Maybe it’s all the things I’ve seen … all the things I’ve done… ”

He looked up at me, the tiredness reflecting in his eyes.

“I sometimes think when my mind can’t cope, and when it all gets to be too much, I have that out-of-body experience, and I do things that I don’t mean to do or say things that I don’t mean to say.

It’s a never-ending cycle, and I really, really want it to end. ”

“You know it doesn’t have to end with you dying, right? You could get help.”

He looked away from me. “I can’t.”

“Why?” I asked, trying to catch his gaze. “Is this because you think you’re undeserving of it?”

“I know I am. I am positive I am undeserving of it.”

“Angelo told me about what you suspect was done to you in the private army facility?”

He sighed heavily.

“Elio, I think they made you believe you’re undeserving of help.”

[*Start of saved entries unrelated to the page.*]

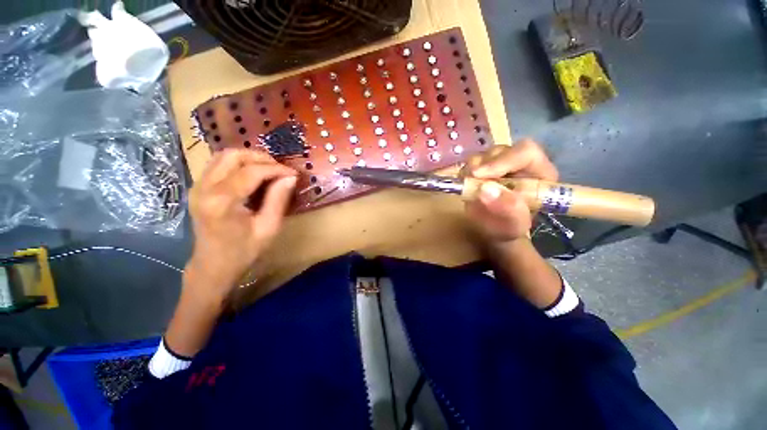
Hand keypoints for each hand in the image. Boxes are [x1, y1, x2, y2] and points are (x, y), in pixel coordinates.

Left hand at [185, 149, 296, 300]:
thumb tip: (291, 177)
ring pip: (223, 156)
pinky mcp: (198, 187)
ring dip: (249, 158)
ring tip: (269, 170)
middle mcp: (204, 188)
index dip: (276, 169)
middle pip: (233, 156)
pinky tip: (253, 175)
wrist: (213, 265)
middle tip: (280, 170)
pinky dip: (239, 164)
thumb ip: (278, 199)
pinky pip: (218, 164)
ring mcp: (197, 186)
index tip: (293, 173)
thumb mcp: (268, 228)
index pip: (251, 172)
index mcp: (221, 202)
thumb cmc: (243, 251)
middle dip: (261, 158)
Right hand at [463, 139, 557, 244]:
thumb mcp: (514, 225)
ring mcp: (499, 165)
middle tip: (468, 180)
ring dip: (471, 169)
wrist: (493, 231)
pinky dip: (464, 173)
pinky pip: (470, 163)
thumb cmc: (509, 229)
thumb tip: (485, 189)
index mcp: (540, 173)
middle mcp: (520, 164)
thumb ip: (507, 209)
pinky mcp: (482, 169)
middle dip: (483, 165)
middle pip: (501, 151)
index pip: (525, 152)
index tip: (479, 175)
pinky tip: (464, 185)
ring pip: (483, 155)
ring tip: (467, 186)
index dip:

His Adam’s apple bobbed up and down. “Possibly. My father was hell-bent on never getting me medical help, so there is a possibility that was one part of the special training.”

“So why are you still conforming to it?”

“Because I can’t stop. Because my father is alive and—and I don’t think I will ever stop being affected by what they did to me at the camp—as long as he’s there, as long as he’s still breathing.”

My stomach sank as I watched him, hoping to God that my suspicions weren’t true. “You could put an end to it today.”

His eyes searched mine. “By killing him?”

“Yes. He is one of your demons, the obstacle in your path, and if you don’t kill that demon, I don’t think you’ll move forward, Elio.”

He was listening to me; I saw the resignation in his eyes as he nodded. “Will you come with me? I don’t think I can do it alone.”

I swallowed, and it was almost painful. “Yeah, sure.”